Albert Heijn Premium: Hit or Miss?

(Originally published on Marketingfacts (in Dutch))

This week, Dutch supermarkt Albert Heijn (AH) launched its Premium loyalty program, a new addition to their bonus loyalty card program. What is new is that customers have to pay a (small) fee, €12 per year. In return, they get a number of additional benefits, on top of the regular bonus card program.

The benefits:

  • 10% discount on the complete organic range
  • Twice as many stamps in all loyalty programs (paid and unpaid)
  • 10 specific bonus offers every week
  • discounts on subscriptions with third parties (including Select, AH delivery bundle)

Particularly the first benefit is interesting from a sustainability perspective. Because it may help to close the price gap that keeps Dutch consumers from buying organic food.

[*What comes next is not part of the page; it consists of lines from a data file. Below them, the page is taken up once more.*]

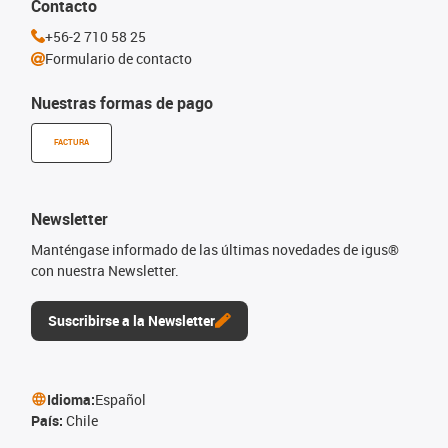
Contacto
+56-2 710 58 25
Formulario de contacto
Nuestras formas de pago
FACTURA
Newsletter
Manténgase informado de las últimas novedades de igus®
con nuestra Newsletter.
Suscribirse a la Newsletter
Idioma:
Español
País:
Chile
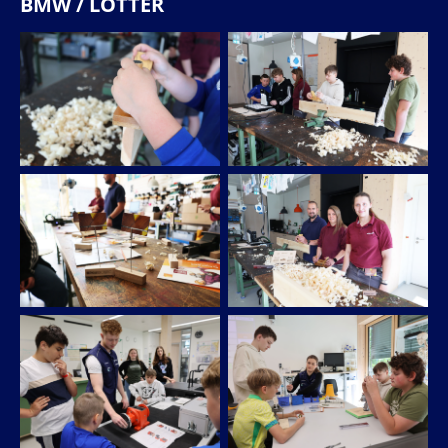
BMW / LOTTER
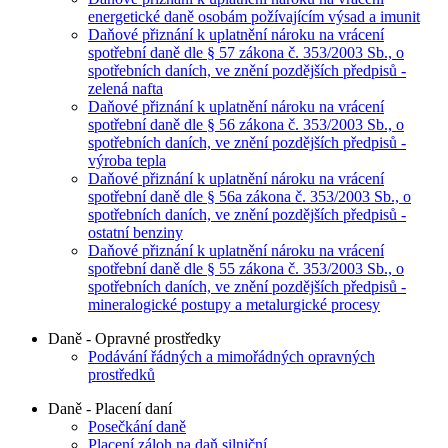
energetické daně osobám požívajícím výsad a imunit
Daňové přiznání k uplatnění nároku na vrácení
spotřební daně dle § 57 zákona č. 353/2003 Sb., o
spotřebních daních, ve znění pozdějších předpisů -
zelená nafta
Daňové přiznání k uplatnění nároku na vrácení
spotřební daně dle § 56 zákona č. 353/2003 Sb., o
spotřebních daních, ve znění pozdějších předpisů -
výroba tepla
Daňové přiznání k uplatnění nároku na vrácení
spotřební daně dle § 56a zákona č. 353/2003 Sb., o
spotřebních daních, ve znění pozdějších předpisů -
ostatní benziny
Daňové přiznání k uplatnění nároku na vrácení
spotřební daně dle § 55 zákona č. 353/2003 Sb., o
spotřebních daních, ve znění pozdějších předpisů -
mineralogické postupy a metalurgické procesy
Daně - Opravné prostředky
Podávání řádných a mimořádných opravných
prostředků
Daně - Placení daní
Posečkání daně
Placení záloh na daň silniční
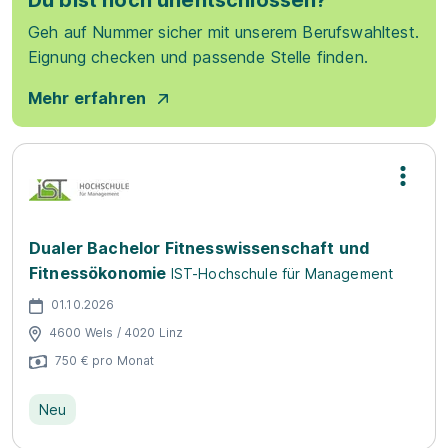
Du bist noch unentschlossen?
Geh auf Nummer sicher mit unserem Berufswahltest.
Eignung checken und passende Stelle finden.
Mehr erfahren
Dualer Bachelor Fitnesswissenschaft und
Fitnessökonomie
IST-Hochschule für Management
01.10.2026
4600 Wels / 4020 Linz
750 € pro Monat
Neu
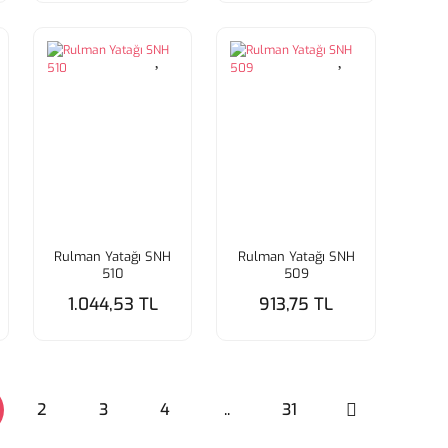
Rulman Yatağı SNH
Rulman Yatağı SNH
510
509
1.044,53 TL
913,75 TL
2
3
4
..
31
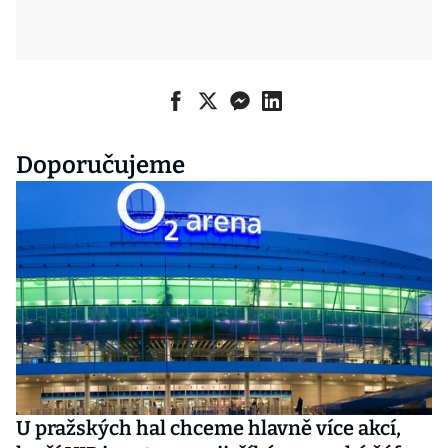
Doporučujeme
U pražských hal chceme hlavně více akcí,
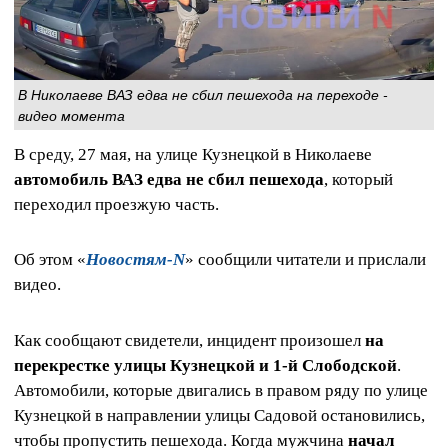
В Николаеве ВАЗ едва не сбил пешехода на переходе -
видео момента
В среду, 27 мая, на улице Кузнецкой в Николаеве
автомобиль ВАЗ едва не сбил пешехода
, который
переходил проезжую часть.
Об этом «
Новостям-N
» сообщили читатели и прислали
видео.
Как сообщают свидетели, инцидент произошел
на
перекрестке улицы Кузнецкой и 1-й Слободской
.
Автомобили, которые двигались в правом ряду по улице
Кузнецкой в направлении улицы Садовой остановились,
чтобы пропустить пешехода. Когда мужчина
начал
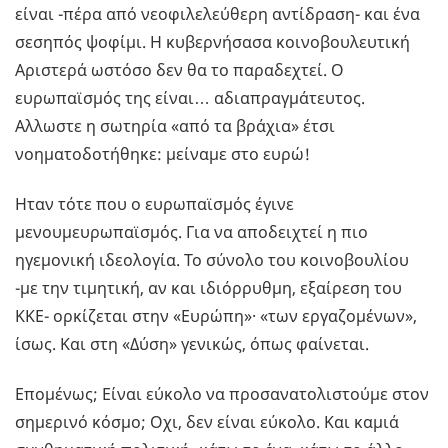
είναι -πέρα από νεοφιλελεύθερη αντίδραση- και ένα
σεσηπός ψοφίμι. Η κυβερνήσασα κοινοβουλευτική
Αριστερά ωστόσο δεν θα το παραδεχτεί. Ο
ευρωπαϊσμός της είναι… αδιαπραγμάτευτος.
Αλλωστε η σωτηρία «από τα βράχια» έτσι
νοηματοδοτήθηκε: μείναμε στο ευρώ!
Ηταν τότε που ο ευρωπαϊσμός έγινε
μενουμευρωπαϊσμός. Για να αποδειχτεί η πιο
ηγεμονική ιδεολογία. Το σύνολο του κοινοβουλίου
-με την τιμητική, αν και ιδιόρρυθμη, εξαίρεση του
ΚΚΕ- ορκίζεται στην «Ευρώπη»· «των εργαζομένων»,
ίσως. Και στη «Δύση» γενικώς, όπως φαίνεται.
Επομένως; Είναι εύκολο να προσανατολιστούμε στον
σημερινό κόσμο; Οχι, δεν είναι εύκολο. Και καμιά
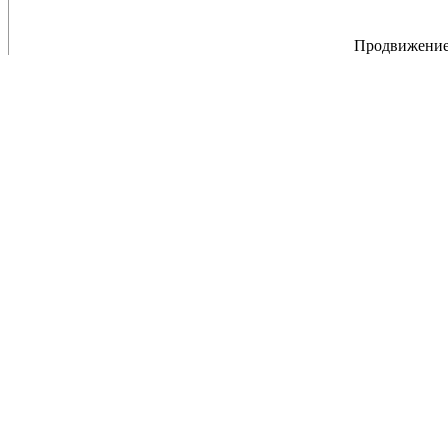
Продвижение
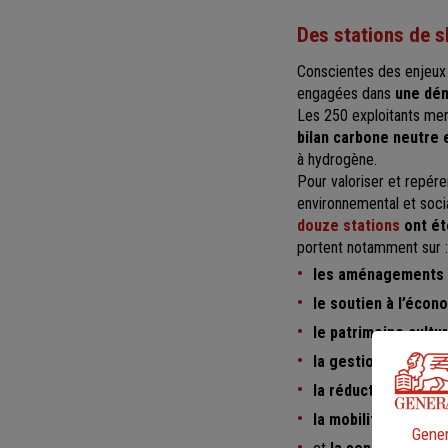
Des stations de s
Conscientes des enjeux 
engagées dans
une dém
Les 250 exploitants mem
bilan carbone neutre 
à hydrogène.
Pour valoriser et repére
environnemental et socia
douze stations
ont ét
portent notamment sur :
les aménagements
le soutien à l’écon
le patrimoine cultur
la gestion de l’eau 
la réduction des d
la mobilité douce
(n
Gener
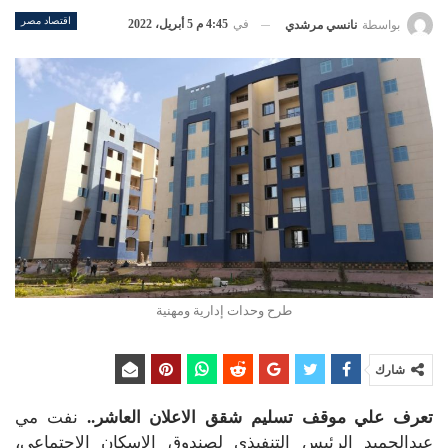
اقتصاد مصر
في
4:45 م 5 أبريل، 2022
بواسطة
نانسي مرشدي
طرح وحدات إدارية ومهنية
شارك
تعرف علي موقف تسليم شقق الاعلان العاشر..
نفت مي
عبدالحميد الرئيس التنفيذي لصندوق الإسكان الاجتماعي،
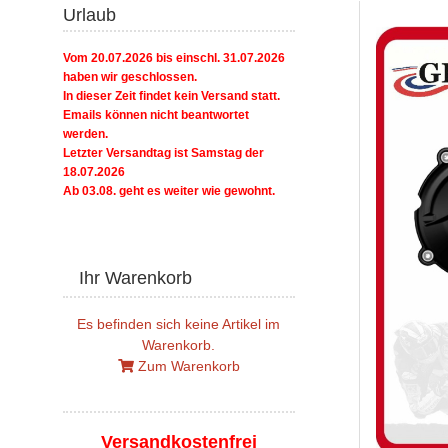
Urlaub
Vom 20.07.2026 bis einschl. 31.07.2026
haben wir geschlossen.
In dieser Zeit findet kein Versand statt.
Emails können nicht beantwortet
werden.
Letzter Versandtag ist Samstag der
18.07.2026
Ab 03.08. geht es weiter wie gewohnt.
Ihr Warenkorb
Es befinden sich keine Artikel im
Warenkorb.
Zum Warenkorb
Versandkostenfrei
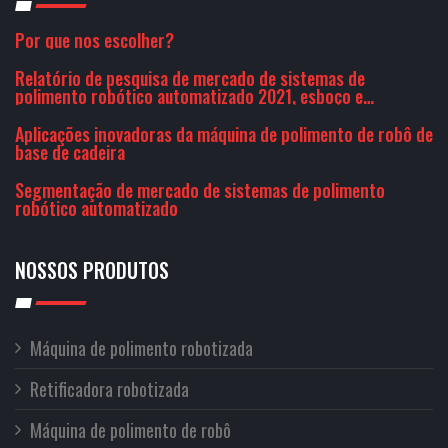
Por que nos escolher?
Relatório de pesquisa de mercado de sistemas de
polimento robótico automatizado 2021, esboço e
perspectivas de crescimento para 2027
Aplicações inovadoras da máquina de polimento de robô de
base de cadeira
Segmentação de mercado de sistemas de polimento
robótico automatizado
NOSSOS PRODUTOS
Máquina de polimento robotizada
Retificadora robotizada
Máquina de polimento de robô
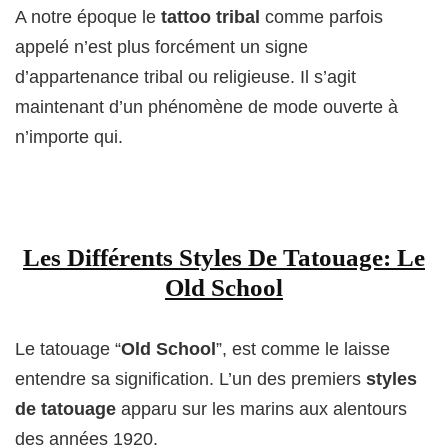
A notre époque le
tattoo tribal
comme parfois
appelé n’est plus forcément un signe
d’appartenance tribal ou religieuse. Il s’agit
maintenant d’un phénomène de mode ouverte à
n’importe qui.
Les Différents Styles De Tatouage: Le
Old School
Le tatouage “
Old School
”, est comme le laisse
entendre sa signification. L’un des premiers
styles
de tatouage
apparu sur les marins aux alentours
des années 1920.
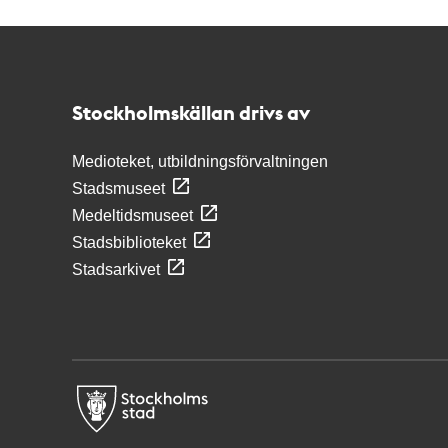
Kontakt
Stockholmskällan
Stockholmskällan drivs av
Medioteket, utbildningsförvaltningen
Stadsmuseet
Medeltidsmuseet
Stadsbiblioteket
Stadsarkivet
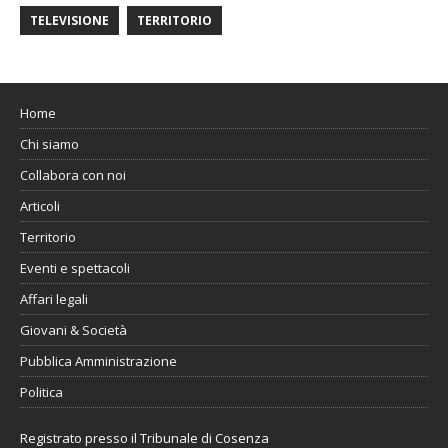
TELEVISIONE
TERRITORIO
Home
Chi siamo
Collabora con noi
Articoli
Territorio
Eventi e spettacoli
Affari legali
Giovani & Società
Pubblica Amministrazione
Politica
Registrato presso il Tribunale di Cosenza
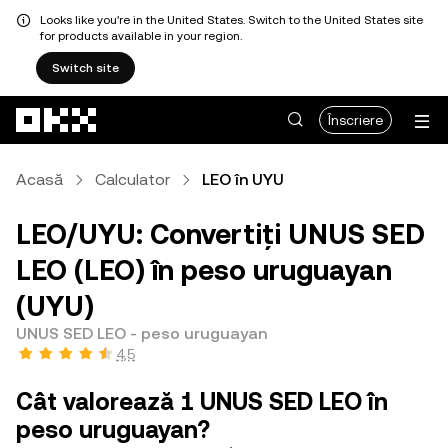
Looks like you're in the United States. Switch to the United States site
for products available in your region.
Switch site
Săriți la conținutul principal
Înscriere
Acasă
Calculator
LEO în UYU
LEO/UYU: Convertiți UNUS SED
LEO (LEO) în peso uruguayan
(UYU)
UNUS SED LEO - peso uruguayan
4,5
Cât valorează 1 UNUS SED LEO în
peso uruguayan?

What will Albert Heijn gain?

To answer that question, first we have to look at what the purpose of Albert Heijn could be. In a general sense, this could be either attracting more customers, or increasing the share of wallet of existing customers (i.e. buying more often and more from Albert Heijn) or making it’s current customers more loyal in the long term. Secondary goals could be to collect more data about individual purchasing behavior (so that eventually offers can be more personalized and that should lead to the aforementioned goals). Other possible goals are to realize cross-selling within the sister companies Etos, Gall & Gall and and to stimulate the sale of organic products.

In order to get a first idea of whether or not the program will be succesful, we conducted a poll among the members of our Food Forum. About 60 members gave their opinion. The conclusion: the program mainly seems to cost AH money.

Benefits not convincing

About two-thirds of the participants see no point in joining the program. For the most part, these are the ones who do not or hardly ever shop at Albert Heijn (and are not convinced by the program to do more). Their arguments at a glance:

  • The benefits are not relevant to them, because they buy little from AH or they buy few organic products. About the latter, a number of participants say that the price difference is often more than 10% (and apparently narrowing the price difference doesn’t convince them).
  • People do not want a paid subscription and are afraid of being stuck with it (for a long time). The principle of paying for to get a discount is far from accepted.
  • The necessity of having an (extra) app.

“I like to receive bonus box offers, but to pay for them goes too far.”

“I’m not very enthousiastic. I don’t take out paid subscriptions anyway if I can prevent it. I don’t want to be tied down to it and I don’t want it to renew automatically. The benefits you get often also cost money (such as a subscription to Select). Organic products are often more than 10 percent more expensive, so the discount won’t help you much.”

“Another program you can join. I don’t participate in that. I also think it’s meager what you actually get for it. I wouldn’t participate.

“Nice addition for people who do all their shopping at AH and also buy a lot of organic. I myself only do a very small part of my shopping at AH and buy little organic then it is not interesting.”

Another striking fact. None of the participants mentions the collection of personal data as an objection. Apparently this is not an issue and people are completely used to it. The willingness to give personal data in exchange for a discount is high among Dutch consumers.


A third of the participants is enthousiastic about the program. They view the program with a calculating mindset. If you regularly buy organic products at Albert Heijn and/or participate in the paid stamps program, you will have earned back those 12 euros in no time. What is interesting is that they calculate the 12 euros back to 1 euro per month. And set off the possible benefits of the program against that (small) monthly amount.

“Since we already do most of our shopping at A.H. I think it’s an attractive offer. The price of € 12 is no problem for us.”

“If I look at what you get in return, you will have earned back that € 12,– in no time.”

“Because I do almost all my shopping at AH, I will make use of this, especially the collection of twice as much stamps appeals to me. With this you quickly earn back that 1 euro per month in addition to the other benefits that are offered. The 10% discount on organic products is a nice bonus and will therefore buy this variant faster. I say: Great!”

The program seems to bring Albert Heijn few new customers, or customers who are going to buy more or more often from Albert Heijn. But they do give an extra discount to customers who already buy at Albert Heijn and also on products that those customers already buy. Overall, AH therefore loses margin, is our prediction based on this exploratory study. And if the goal is cross-selling with Etos or or stimulating the sale of organic products, there are more effective and cheaper ways to do this.

Effects on organic range

A recent study commissioned by the Dutch Consumer Authority (ACM) revealed that for supermarkets margins on organic products are already lower than for regular products. In some instances supermarkets even make a loss, despite the higher retail price. This is caused by higher loss, lower turnover rate, and lower efficiency in distribution, purchasing, and sales compared to regular products. We wonder how giving a 10% discount to a selected group of  already loyal customers will be benificial for Albert Heijn in the long run.